DeFi regulation must embed compliance into platforms and hold accountable those who build, run, and maintain them

Abstract

Traditional financial systems rely on a dense network of intermediaries—banks, brokers, exchanges, and clearinghouses—that not only facilitate transactions but also serve as compliance gatekeepers. By implementing capital adequacy rules, disclosure regimes, and anti-money laundering and know-your-customer conventions, these entities constrain opportunism, provide reliable recordkeeping, and enable regulators to monitor systemic risk. Decentralized finance (“DeFi”) disrupts this model by replacing intermediaries with smart contracts: self-executing digital agreements that automatically perform transactions on blockchain or other encrypted computer code. While proponents tout DeFi as a more efficient and “purer” form of finance, its disintermediation eliminates the chokepoints that historically enabled oversight and consumer protection. As a result, DeFi magnifies familiar risks that fueled the Great Depression and the 2008 Global Financial Crisis, while also introducing novel vulnerabilities tied to computer code, governance, and cross-border anonymity.

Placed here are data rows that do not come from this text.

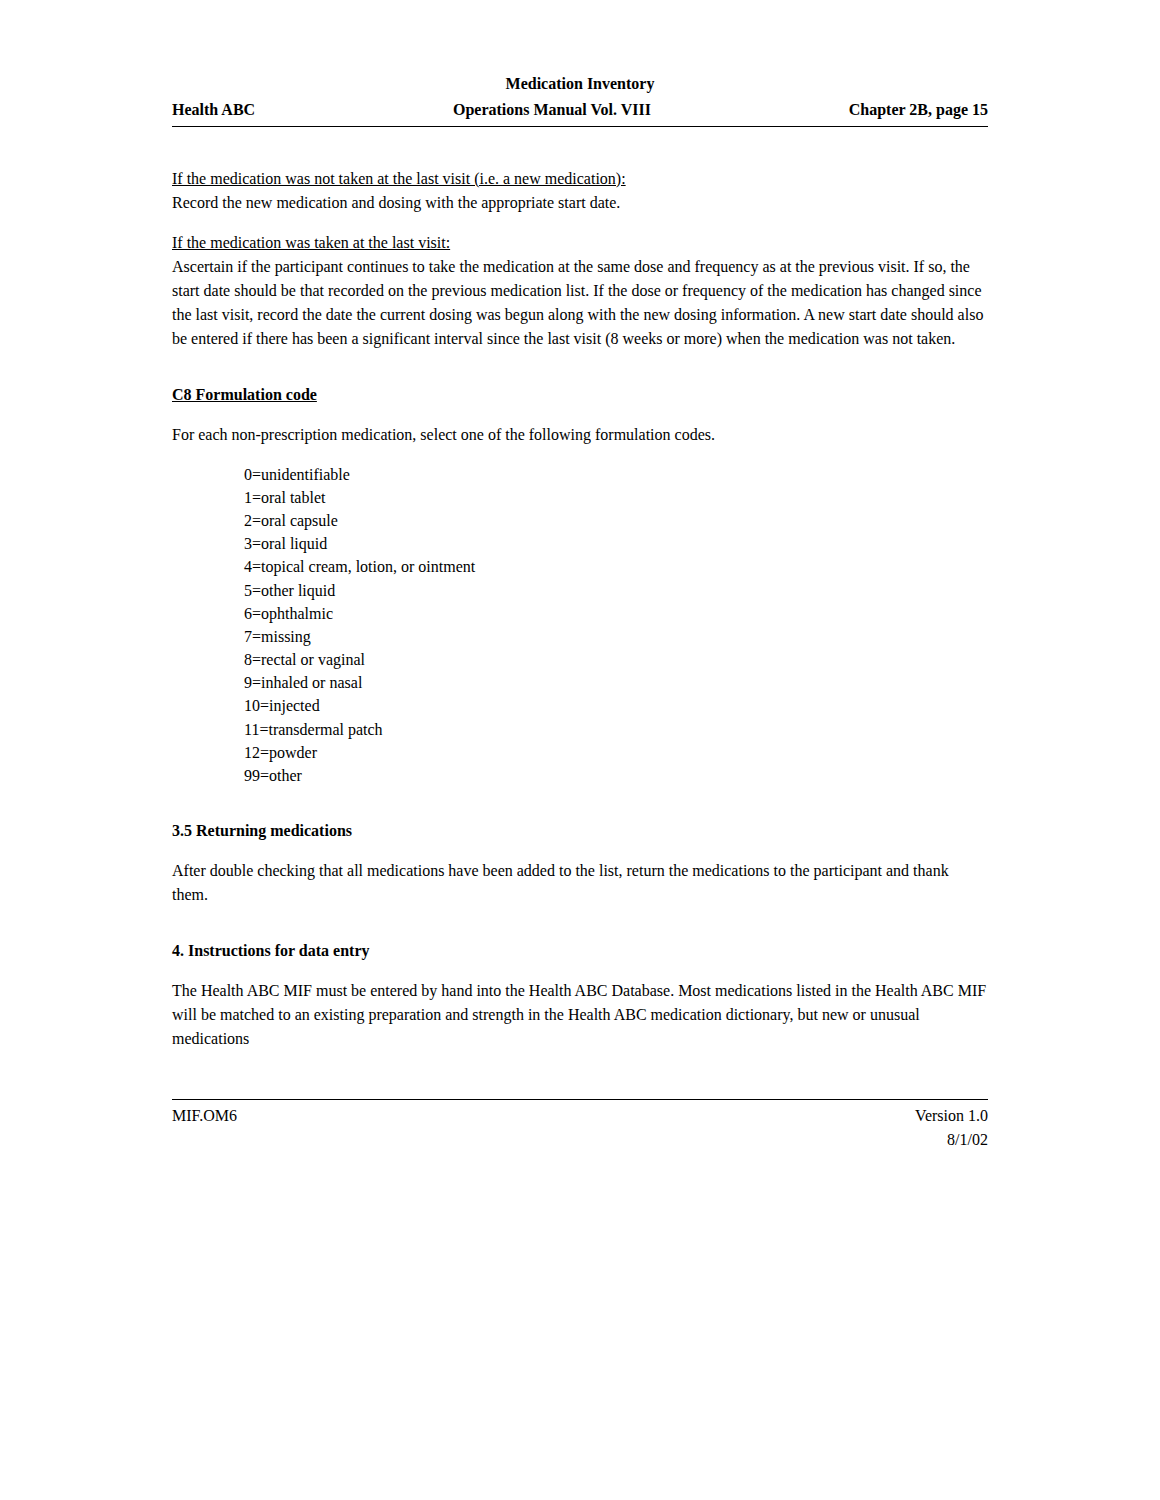Medication Inventory
Health ABC Operations Manual Vol. VIII Chapter 2B, page 15
If the medication was not taken at the last visit (i.e. a new medication):
Record the new medication and dosing with the appropriate start date.
If the medication was taken at the last visit:
Ascertain if the participant continues to take the medication at the same dose and frequency as at the previous visit. If so, the start date should be that recorded on the previous medication list. If the dose or frequency of the medication has changed since the last visit, record the date the current dosing was begun along with the new dosing information. A new start date should also be entered if there has been a significant interval since the last visit (8 weeks or more) when the medication was not taken.
C8 Formulation code
For each non-prescription medication, select one of the following formulation codes.
0=unidentifiable
1=oral tablet
2=oral capsule
3=oral liquid
4=topical cream, lotion, or ointment
5=other liquid
6=ophthalmic
7=missing
8=rectal or vaginal
9=inhaled or nasal
10=injected
11=transdermal patch
12=powder
99=other
3.5 Returning medications
After double checking that all medications have been added to the list, return the medications to the participant and thank them.
4. Instructions for data entry
The Health ABC MIF must be entered by hand into the Health ABC Database. Most medications listed in the Health ABC MIF will be matched to an existing preparation and strength in the Health ABC medication dictionary, but new or unusual medications
MIF.OM6 Version 1.0
8/1/02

This Article argues that because DeFi platforms disaggregate traditional intermediary functions, effective regulation must focus on (i) embedding compliance safeguards directly into platform design and (ii) holding accountable the actors who build, operate, and maintain those platforms. These safeguards are essential to preserve market integrity, mitigate systemic risk, and protect investors in the absence of conventional intermediaries. Specifically, regulators should develop reforms that require platforms to incorporate technological and governance tools that replicate the critical compliance and risk-management functions historically supplied by intermediaries. Constructing such a regulatory regime will require substantial multijurisdictional coordination, both in harmonizing regulatory expectations and in building cross-border enforcement capacity. Fortunately, a range of existing international coordination mechanisms can be leveraged to facilitate this global effort.